*** DATASET EXTRACT Section Begins ***

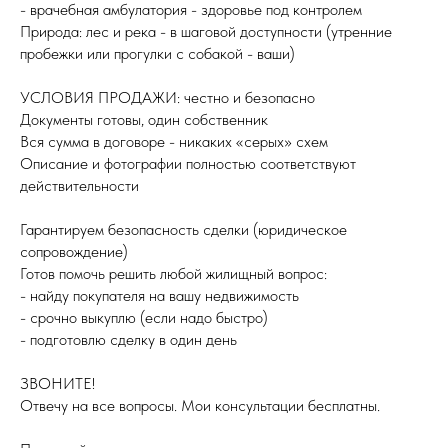
- врачебная амбулатория - здоровье под контролем
Природа: лес и река - в шаговой доступности (утренние
пробежки или прогулки с собакой - ваши)
УСЛОВИЯ ПРОДАЖИ: честно и безопасно
Документы готовы, один собственник
Вся сумма в договоре - никаких «серых» схем
Описание и фотографии полностью соответствуют
действительности
Гарантируем безопасность сделки (юридическое
сопровождение)
Готов помочь решить любой жилищный вопрос:
- найду покупателя на вашу недвижимость
- срочно выкуплю (если надо быстро)
- подготовлю сделку в один день
ЗВОНИТЕ!
Отвечу на все вопросы. Мои консультации бесплатны.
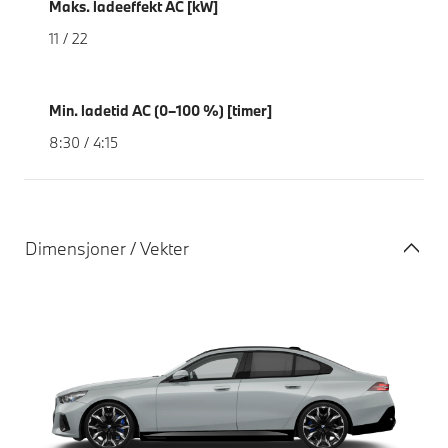
Maks. ladeeffekt AC [kW]
11 / 22
Min. ladetid AC (0–100 %) [timer]
8:30 / 4:15
Dimensjoner / Vekter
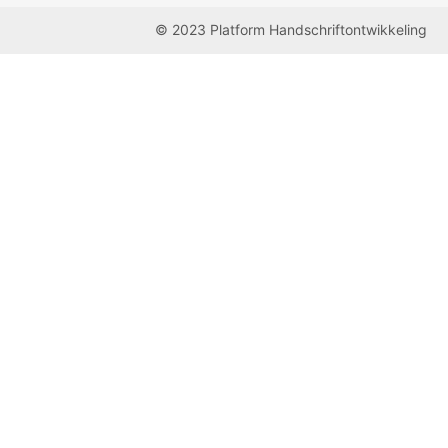
© 2023 Platform Handschriftontwikkeling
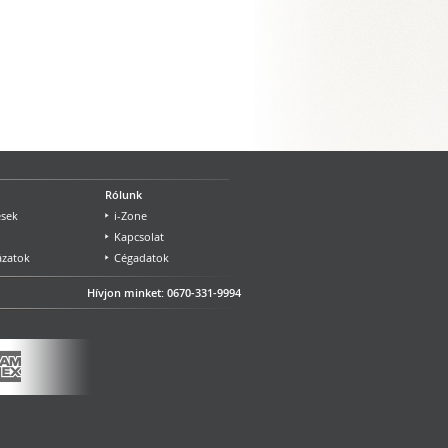
Rólunk
ések
i-Zone
Kapcsolat
zatok
Cégadatok
Hívjon minket: 0670-331-9994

*** DATASET EXTRACT Section Ends ***

» REQUIREMENT
Please quote the items from the line containing "2023 Platform Handschriftontwikkeling" through the end of the items, both ends included, leaving the pictures out.

» WORKED SOLUTION
© 2023 Platform Handschriftontwikkeling
Rólunk
ések
i-Zone
Kapcsolat
zatok
Cégadatok
Hívjon minket: 0670-331-9994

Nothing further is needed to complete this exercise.